“Is your mother a seer, then, my pretty maiden?”
“Ye’re but a stranger, I guess, if you know not Bridget o’ the Sandy Holm—Save us! she’s hearkening again for the”——
“There!—Once!” The old woman raised her hands as she spoke, and bent her head in an attitude of listening and eager expectation. I listened too, but could discover no sound, save the heavy swing of the blast, and its receding growl.”
“Again!” As she said this, Bridget rose from the low stool she had occupied, and hobbled towards the window. I thought a signal-gun was just then audible, as from some vessel in distress. Ere I could communicate this intelligence, another and a nearer roll silenced all conjecture. It was indeed but too evident that a vessel was in the offing, and rapidly driving towards the shore, from the increasing distinctness of the signals.
Old Bridget stood by the window; her dim and anxious eyes peering through the casement as if she could discern the fearful and appalling spectacle upon the dark billows.
“Your last!—your last, poor wretches!” she cried, when a heavy gust brought another report with amazing distinctness to the ear. “And now the death shriek!—another and another!—ye drop into the deep waters, and the gulf is not gorged with its prey. Bridget Rimmer, girl and woman, has ne’er watched the blue dancers but she has heard the sea-gun follow, and seen the red sand decked with the spoil. Wench, take not of the prey: ’tis accursed!”
The beldame drew back after uttering this anathema, and again resumed her station near the hearth.
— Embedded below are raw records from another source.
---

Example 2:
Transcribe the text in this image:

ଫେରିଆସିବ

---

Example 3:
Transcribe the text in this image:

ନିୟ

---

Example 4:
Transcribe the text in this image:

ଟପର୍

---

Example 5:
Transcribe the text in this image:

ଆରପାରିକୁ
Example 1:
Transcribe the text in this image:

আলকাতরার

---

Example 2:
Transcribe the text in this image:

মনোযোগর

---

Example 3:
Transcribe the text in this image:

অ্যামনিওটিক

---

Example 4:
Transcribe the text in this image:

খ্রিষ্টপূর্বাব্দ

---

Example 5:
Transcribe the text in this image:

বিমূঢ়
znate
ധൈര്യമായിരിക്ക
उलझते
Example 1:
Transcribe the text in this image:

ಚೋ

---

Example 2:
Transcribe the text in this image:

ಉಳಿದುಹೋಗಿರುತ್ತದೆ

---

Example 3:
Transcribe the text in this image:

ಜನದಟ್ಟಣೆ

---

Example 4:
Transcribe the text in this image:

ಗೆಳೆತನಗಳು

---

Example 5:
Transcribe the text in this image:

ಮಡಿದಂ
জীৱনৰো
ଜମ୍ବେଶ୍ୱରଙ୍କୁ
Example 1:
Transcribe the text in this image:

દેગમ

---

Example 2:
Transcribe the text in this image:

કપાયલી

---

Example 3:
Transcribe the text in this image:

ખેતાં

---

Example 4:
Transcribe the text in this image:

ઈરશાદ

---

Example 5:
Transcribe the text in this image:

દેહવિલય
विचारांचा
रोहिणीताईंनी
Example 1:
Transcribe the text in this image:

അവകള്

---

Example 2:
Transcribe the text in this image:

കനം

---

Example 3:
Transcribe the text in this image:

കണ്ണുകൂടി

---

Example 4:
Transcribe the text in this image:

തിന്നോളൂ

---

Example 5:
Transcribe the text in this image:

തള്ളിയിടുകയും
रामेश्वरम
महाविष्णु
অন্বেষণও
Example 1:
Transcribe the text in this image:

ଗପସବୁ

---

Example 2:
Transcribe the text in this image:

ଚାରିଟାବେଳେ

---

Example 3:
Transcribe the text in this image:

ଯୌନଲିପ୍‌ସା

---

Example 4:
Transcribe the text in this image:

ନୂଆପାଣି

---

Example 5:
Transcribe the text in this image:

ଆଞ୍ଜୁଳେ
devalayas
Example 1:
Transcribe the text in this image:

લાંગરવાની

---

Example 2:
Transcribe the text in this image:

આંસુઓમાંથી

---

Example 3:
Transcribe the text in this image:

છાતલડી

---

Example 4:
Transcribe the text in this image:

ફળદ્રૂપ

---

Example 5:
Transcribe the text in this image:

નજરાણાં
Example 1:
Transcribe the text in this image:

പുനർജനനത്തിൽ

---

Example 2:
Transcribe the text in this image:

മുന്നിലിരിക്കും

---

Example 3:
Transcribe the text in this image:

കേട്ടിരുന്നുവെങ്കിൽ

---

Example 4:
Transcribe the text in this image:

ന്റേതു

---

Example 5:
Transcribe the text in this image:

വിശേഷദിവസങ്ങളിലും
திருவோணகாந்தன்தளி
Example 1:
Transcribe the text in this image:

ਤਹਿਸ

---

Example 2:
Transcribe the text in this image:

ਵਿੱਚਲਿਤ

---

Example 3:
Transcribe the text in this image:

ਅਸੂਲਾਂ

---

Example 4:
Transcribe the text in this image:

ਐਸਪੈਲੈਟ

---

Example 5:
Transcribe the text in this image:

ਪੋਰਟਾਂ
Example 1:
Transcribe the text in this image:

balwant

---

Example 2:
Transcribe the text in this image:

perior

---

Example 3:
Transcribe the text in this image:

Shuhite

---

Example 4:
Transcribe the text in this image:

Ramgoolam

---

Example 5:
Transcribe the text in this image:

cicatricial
The storm now seemed to abate, and as if satisfied with the mischief at this moment consummating, the wind grew comparatively calm. The gusts came by fitfully, like the closing sobs of some fretful and peevish babe, not altogether ceasing with the indulgence of its wishes. As I stood absorbed in a reverie, the nature of which I cannot now accurately determine, the maiden gently touched my arm.
“Sir, will ye walk to the shore? I’se warrant the neighbours are helping, and we may save a life though we canna gie it.”
She was wrapped in a thick cloak, the hood thrown forward, and the horn lantern again put in requisition, fitted up for immediate service. We opened the door with considerable difficulty, and waded slowly through the heavy sand-drifts towards the beech. The clouds, shattered and driven together in mountainous heaps, were rolling along the sky, a dark scud sweeping over their huge tops, here and there partially illuminated by the moonbeams: the moon was still obscured, but a wild and faint light, usually seen after the breaking up of a storm, just served to show the outline of objects not too remote from our sphere of vision.